Ultra-fast physics-based modeling of the elephant trunk

With more than 90,000 muscle fascicles, the elephant trunk is a complex biological structure and the largest known muscular hydrostat. It achieves unprecedented control through intricately orchestrated contractions of a wide variety of muscle architectures. Fascinated by the elephant trunk's unique performance, scientists of all disciplines are studying its anatomy, function, and mechanics, and use it as an inspiration for biomimetic soft robots. Yet, to date, there is no precise mapping between microstructural muscular activity and macrostructural trunk motion, and our understanding of the elephant trunk remains incomplete. Specifically, no model of the elephant trunk employs formal physics-based arguments that account for its complex muscular architecture, while preserving low computational cost to enable fast screening of its configuration space.
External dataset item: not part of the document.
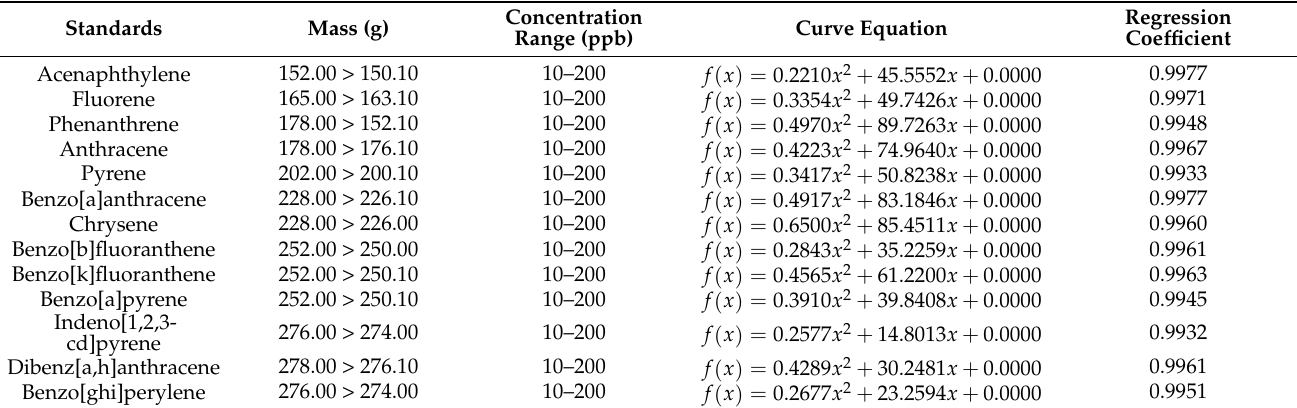
Table 2. Equation characteristics for PAH quantification. Curve equations were determined using five points of identification (10, 25, 50, 100, and 200 ppb). All curve equations had an r -value greater than 0.993.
Here we create a reduced-order model of the elephant trunk that can - within a fraction of a second - predict the trunk's motion as a result of its muscular activity. To ensure reliable results in the finite deformation regime, we integrate first principles of continuum mechanics and the theory of morphoelasticity for fibrillar activation. We employ dimensional reduction to represent the trunk as an active slender structure, which results in closed-form expressions for its curvatures and extension as functions of muscle activation and anatomy. We create a high-resolution digital representation of the trunk from magnetic resonance images to quantify the effects of different muscle groups. We propose a general solution method for the inverse motion problem and apply it to extract the muscular activations in three representative trunk motions: picking a fruit; lifting a log; and lifting a log asymmetrically. For each task, we identify key features in the muscle activation profiles. Our results suggest that the elephant trunk either autonomously reorganizes muscle activation upon reaching the maximum contraction or chooses the inverse problem branches that avoid reaching the contraction constraints throughout the motion. Our study provides a complete quantitative characterization of the fundamental science behind elephant trunk biomechanics, with potential applications in the material science of flexible structures, the design of soft robots, and the creation of flexible prosthesis and assist devices.